Senior Judge Friedman gave a different reading to Pope and filed a dubitante opinion — doubting the correctness of the decision.

8 thoughts on “Patent Licensee holding Exclusive Rights to a Field of Use Does Not Have Standing

  1. This screws up a huge number of license agreements – some for millions of dollars. Thanks you Fed Cir! Why change now? This ruling makes little sense in an area of jurisprudence thought settled.

  2. Nobody – Thanks for the clarification. Therefore, this decision is only about when an exclusive licensee needs to compel the patent owner to join the suit. Maybe one reason why there are so few posts on that topic as expressed by Patent leather.

  3. Interesting how with the new rules looming on the horizon, it seems (based on the number of posts here) that nobody cares about unrelated matters right now.

  4. It seems to strain the definition of “exclusive” to narrowly define a field of use and say the licensee is “exclusive” within that field.

    Where I come from (Dictionary Land) we call that a non-exclusive license

  5. EU – Actually, a holder of an exclusive license in a field of use may be able to compel the joinder of the patent holder. “a patent owner should be joined, either voluntarily or involuntarily, in any patent infringement suit brought by an exclusive licensee having fewer than all substantial patent rights.” Prima Tek II, 222 F.3d at 1377; Abbott Labs, 47 F.3d at 1131; Evident, 399 F.3d at 1314; Fieldturf, 357 F.3d at 1268; Intellectual Property Development, 248 F.3d at 1348; Mentor H/S, 240 F.3d 1016; Ortho Pharmaceutical, 52 F.3d at 1030; Textile Productions, 134 F.3d at 1484.

  6. This looks like a disincentive for such “exclusive” licenses. Although the licensee is sure that the patentee will not give the same right in the same field to another party, it is not guaranteed for this licensee that he will be able to prevent unauthorized third parties from practicing the claimed invention in the same field he is licensed for (if the patentee does not want to enforce its patent).

    In most occasions where field-limited licenses are granted, it is because the patentee wants to secure many licenses on its patent. The problem then is that he may not want to expose his patent to any nullity actions by going to court for one of his licensees.

    That certainly means that licensees exclusively licensed for a limited field should better have an obligation in their license agreement that the patentee shall defend them before courts, even though he may loose its patent, and all its licensees. Otherwise, there is certainly no need for the licensee to pay the price of an exclusive license.

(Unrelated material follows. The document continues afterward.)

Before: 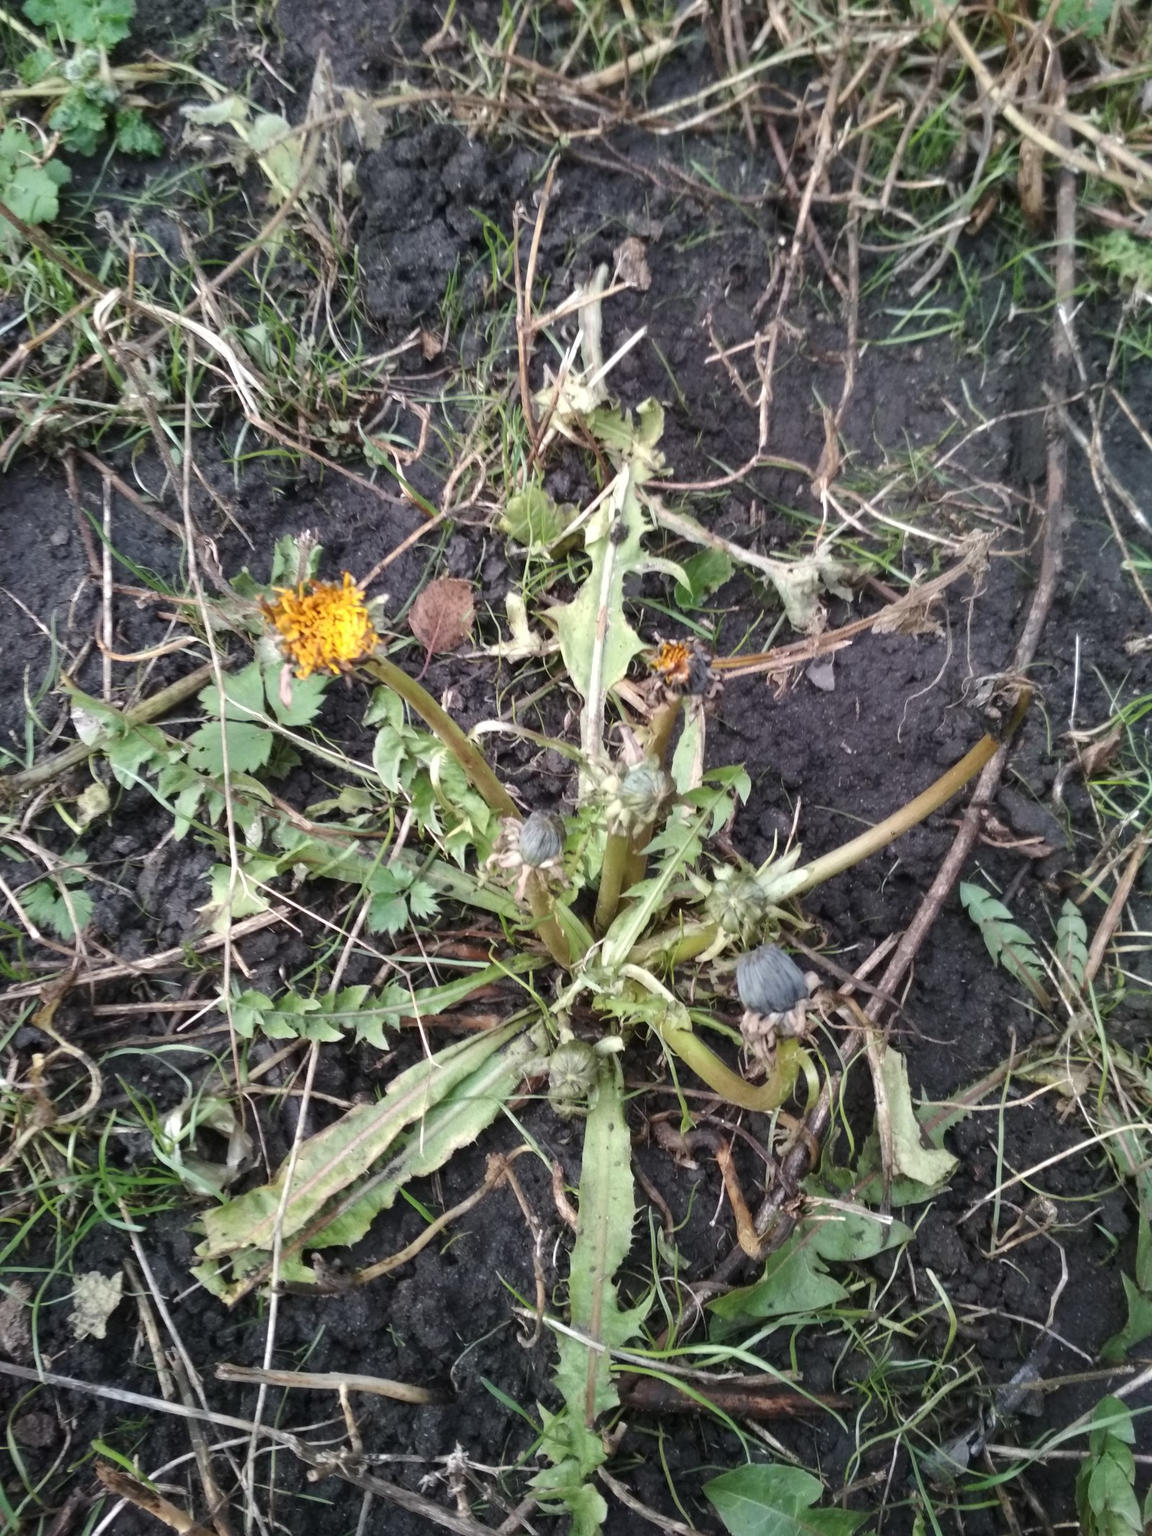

  7. This rationale could apply to related patents, too. For example, assume a parent patent has only apparatus claims, and the child has only counterpart method claims. If the parent patent is subject to an exclusive assignment (or even if it were wholly assigned), it seems under the CAFC’s rationale that the owner of the child patent would be a necessary party to enforcing the parent.

    I also disagree with the rationale that exclusivity in territory is adequate to protect against multiplicity of suits. The rationale made sense in 1892 when the Supreme Court decided Pope. 115 years later our country has gotten a lot smaller.